RE: If he could only resolve the contradictions within himself, the President’s African legacy might come to fruition in many parts of the world, including Israel/Palestine.” ~ Marc Ellis

MY COMMENT: If that resolution is indeed a prerequisite, then the prognosis for Obama’s African legacy would appear to be quite poor.
It is highly unlikely that Obama can resolve the contradictions within himself while he is encased in the presidential bubble. It is far more likely that his contradictions will be exacerbated.

This brings up an interesting issue:

Christianity and Islam have lessons to learn from Africa. Using Africa as a proselytizing hunting ground where converts can be bought and sold the old fashioned way – by offering the minimum foundations of food, clothing and education – remains endemic.

First, perhaps this is not exactly correct as an explanation for how the “proselytizing” works. In order to receive those benefits is it required of the Africans that they convert? I am very doubtful, but admit I do not know the answer for certain. Couldn’t a person go to a mission center and ask for food and get it without converting, for example? A friend who had been in the Isr. army said that there was a group open to them that performed religious services and had food, and this fact encouraged people to go just for the food. Consequently, I wouldn’t be surprised if the person was required to listen to religious lectures in order to get the benefits, although conversion might not really be a requirement.

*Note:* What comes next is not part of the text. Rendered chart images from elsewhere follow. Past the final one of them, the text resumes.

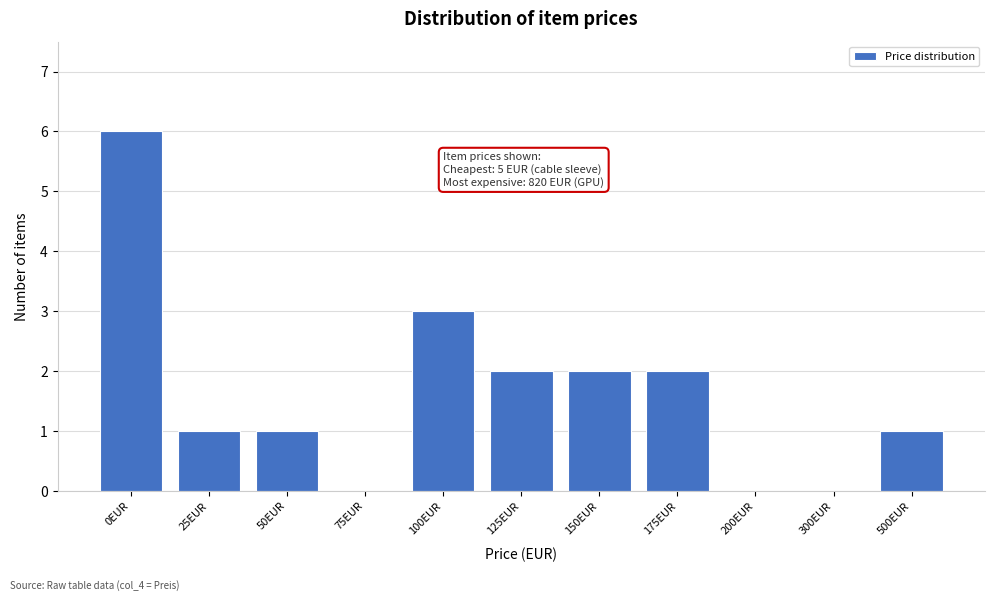

Reading right to left, what are all the values shown in this chart?

500EUR=1	300EUR=0	200EUR=0	175EUR=2	150EUR=2	125EUR=2	100EUR=3	75EUR=0	50EUR=1	25EUR=1	0EUR=6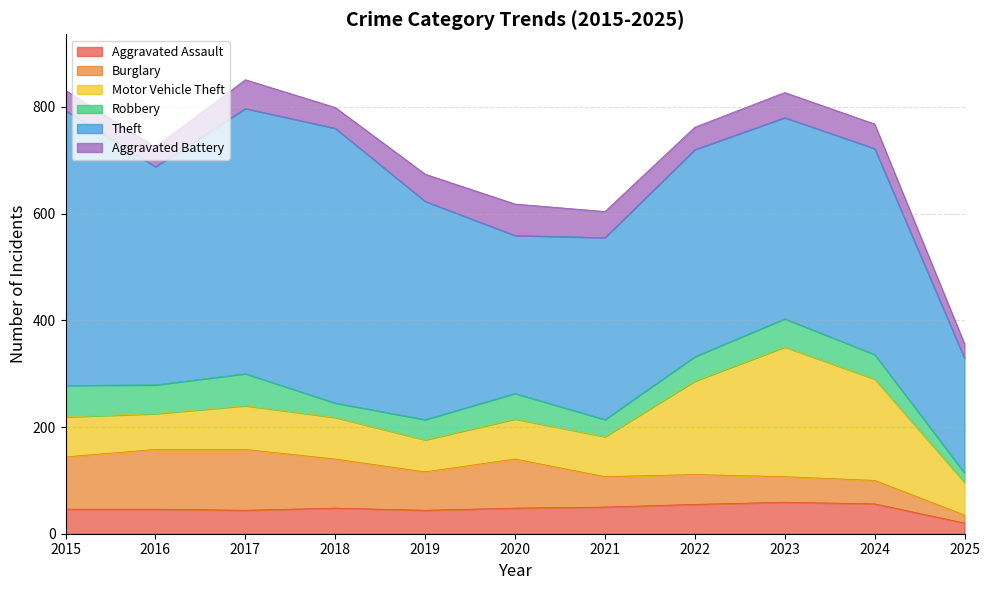

Which series has the largest range (max minus min)?

Theft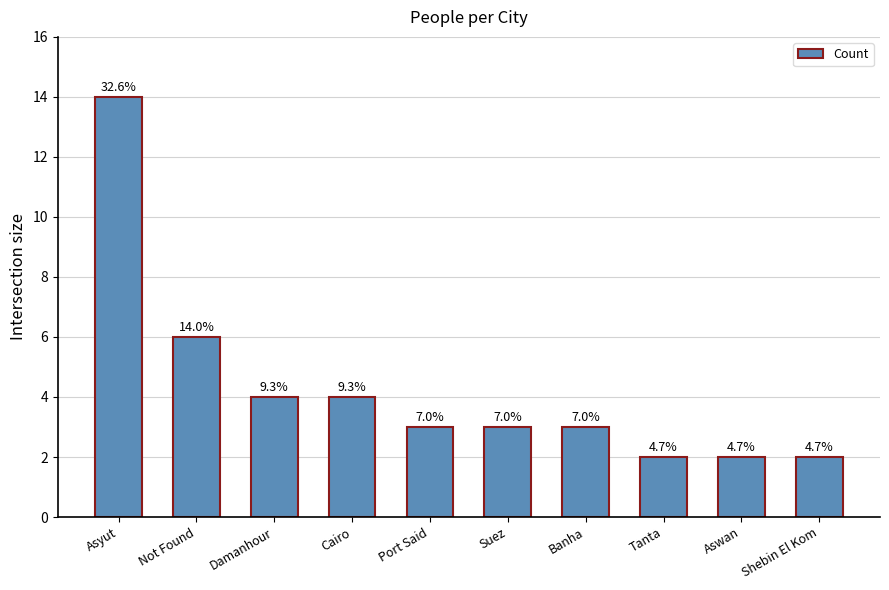

How many bars are there in total?

10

On another note, this brings up an interesting issue with the Holy Land. Protestant churches have found a foothold there because they have the money to provide social services that the impoverished ancient native churches do not. I am unaware that the churches require one to convert to get the services, just like i doubt only Quakers may attend the Friends School in Ramallah. but nonetheless, this is an effect.

So I see an upside and downside to the work as you say, but I am doubtful that it is really forced either.